Queries#

Query#

class ocean_taco.dataset.queries.Query(lon_min, lon_max, lat_min, lat_max, time_start, time_end)[source]#

Bases: object

Spatial-temporal query specification.

Parameters:
  • lon_min (float)

  • lon_max (float)

  • lat_min (float)

  • lat_max (float)

  • time_start (str | Timestamp)

  • time_end (str | Timestamp)

lon_min: float#
lon_max: float#
lat_min: float#
lat_max: float#
time_start: str | Timestamp#
time_end: str | Timestamp#
property bbox: tuple[float, float, float, float]#
to_geoslice()[source]#

Convert to GeoSlice format for dataset indexing.

to_dict()[source]#
Return type:

dict

classmethod from_dict(d)[source]#
Return type:

Query

Parameters:

d (dict)

PatchSize#

class ocean_taco.dataset.queries.PatchSize(value, unit='deg')[source]#

Bases: object

Patch size with unit conversion support.

Parameters:
  • value (float)

  • unit (Literal['deg', 'km'])

value: float#
unit: Literal['deg', 'km'] = 'deg'#
to_degrees(center_lat=0.0)[source]#

Convert to (lon_degrees, lat_degrees) accounting for latitude.

Return type:

tuple[float, float]

Parameters:

center_lat (float)

to_km(center_lat=0.0)[source]#

Convert to approximate km.

Return type:

float

Parameters:

center_lat (float)

QueryGenerator#

class ocean_taco.dataset.queries.QueryGenerator(land_mask_path=None)[source]#

Bases: object

Generate queries for training (random) and evaluation (grid).

Parameters:

land_mask_path (str | Path | None)

generate_training_queries(n_queries, patch_size, date_range, bbox_constraint=(-180, 180, -60, 60), time_window_days=1, max_land_fraction=0.3, seed=42, oversample_factor=2.0, verbose=True, max_spatial_overlap=1.0)[source]#

Generate random training queries over ocean regions.

Parameters:
  • n_queries (int) – Number of queries to generate.

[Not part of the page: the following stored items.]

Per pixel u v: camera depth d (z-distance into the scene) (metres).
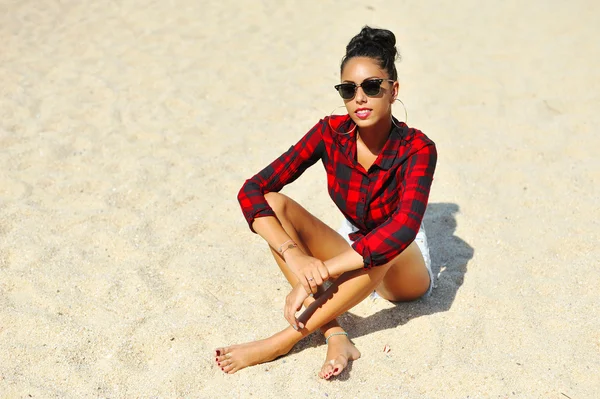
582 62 6.65
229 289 3.53
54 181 4.71
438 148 5.15
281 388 2.85
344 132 2.87
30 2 8.51
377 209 2.91
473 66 6.68
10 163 4.92
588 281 3.52
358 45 2.70
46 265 3.71
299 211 3.03
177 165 4.97
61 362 3.00
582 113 5.66
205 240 4.05
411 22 7.92
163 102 6.00
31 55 7.01
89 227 4.11
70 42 7.36
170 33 7.64
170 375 2.92
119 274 3.63
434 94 6.13
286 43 7.43
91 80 6.41
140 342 3.13
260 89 6.33
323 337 3.15
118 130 5.48
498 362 2.98
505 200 4.43
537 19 7.88
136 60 6.92
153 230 4.14
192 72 6.66
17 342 3.12
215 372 2.96
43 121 5.61
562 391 2.80
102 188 4.63
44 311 3.34
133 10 8.27
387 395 2.81
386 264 2.84
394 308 3.35
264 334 3.18
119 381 2.92
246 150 5.26
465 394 2.82
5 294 3.48
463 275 3.62
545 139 5.25
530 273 3.63
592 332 3.13
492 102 5.93
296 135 5.52
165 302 3.40
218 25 7.90
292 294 2.83
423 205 2.73
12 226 4.12
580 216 4.19
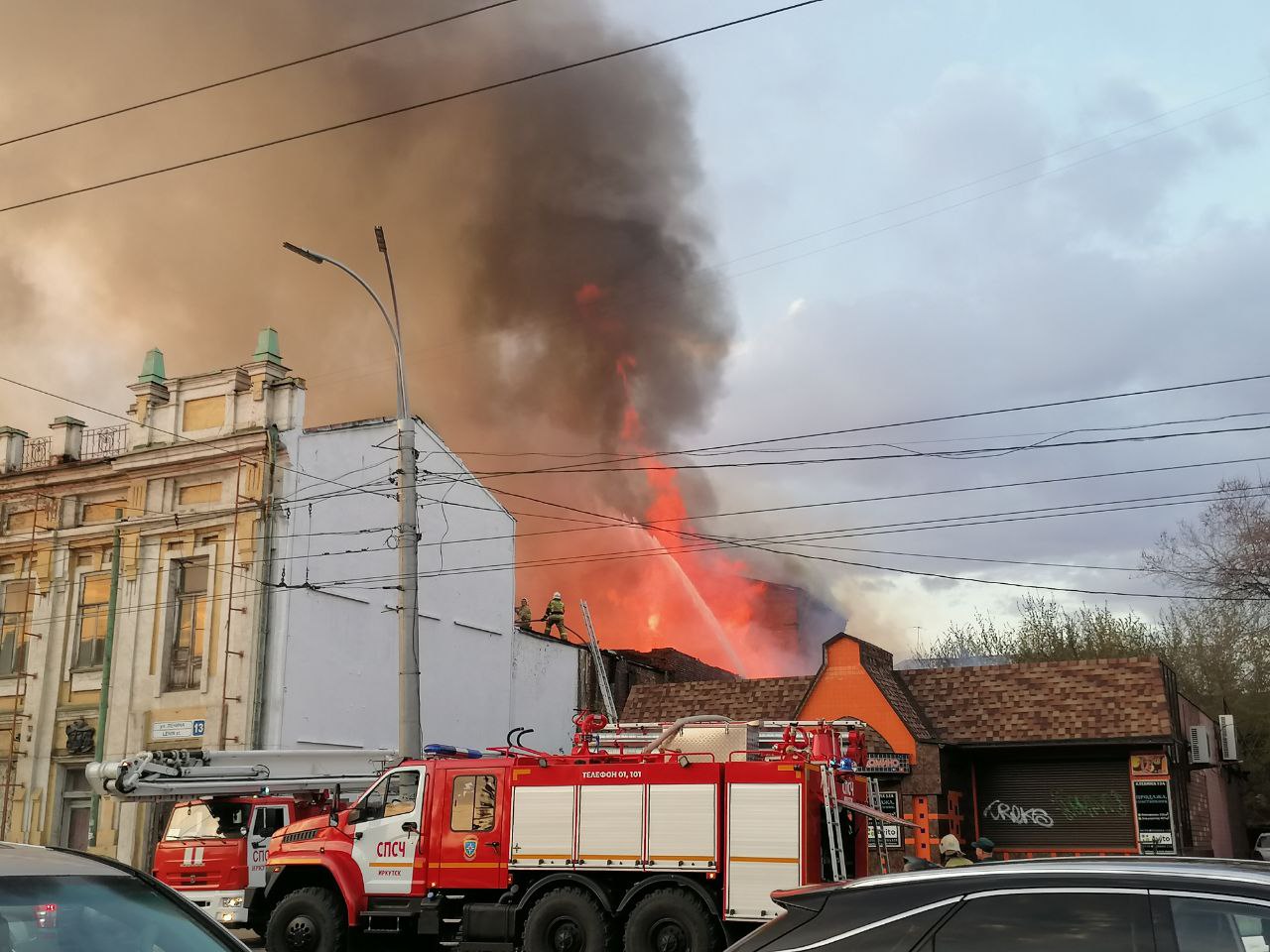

  • patch_size (PatchSize | float) – Spatial extent (PatchSize or degrees).

  • date_range (tuple[str, str]) – (start_date, end_date) strings.

  • bbox_constraint (tuple[float, float, float, float]) – Region to sample from (lon_min, lon_max, lat_min, lat_max).

  • time_window_days (int) – Temporal extent of each query.

  • max_land_fraction (float) – Maximum allowed land fraction (0-1).

  • seed (int) – Random seed for reproducibility.

  • oversample_factor (float) – Generate extra candidates to account for rejections.

  • verbose (bool) – Print progress.

  • max_spatial_overlap (float) – Maximum allowed IoU (0-1) with existing queries.

Return type:

list[Query]

Returns:

List of Query objects.

generate_eval_queries(bbox, patch_size, date_range, spatial_overlap=0.0, temporal_stride_days=1, time_window_days=1, max_land_fraction=0.5, verbose=True)[source]#

Generate systematic grid of evaluation queries.

Parameters:
  • bbox (tuple[float, float, float, float]) – Region to cover (lon_min, lon_max, lat_min, lat_max).

  • patch_size (PatchSize | float) – Spatial extent of each query.

  • date_range (tuple[str, str]) – (start_date, end_date) strings.

  • spatial_overlap (float) – Overlap fraction (0 = no overlap, 0.5 = 50% overlap).

  • temporal_stride_days (int) – Days between query start times.

  • time_window_days (int) – Temporal extent of each query.

  • max_land_fraction (float) – Skip patches with more land than this.

  • verbose (bool) – Print progress.

Return type:

list[Query]

Returns:

List of Query objects covering the region.

static save_queries(queries, path, metadata=None)[source]#

Save queries to parquet with JSON metadata.

Parameters:
  • queries (list[Query])

  • path (str | Path)

  • metadata (dict | None)

static load_queries(path)[source]#

Load queries from parquet file.

Return type:

tuple[list[Query], dict]

Parameters:

path (str | Path)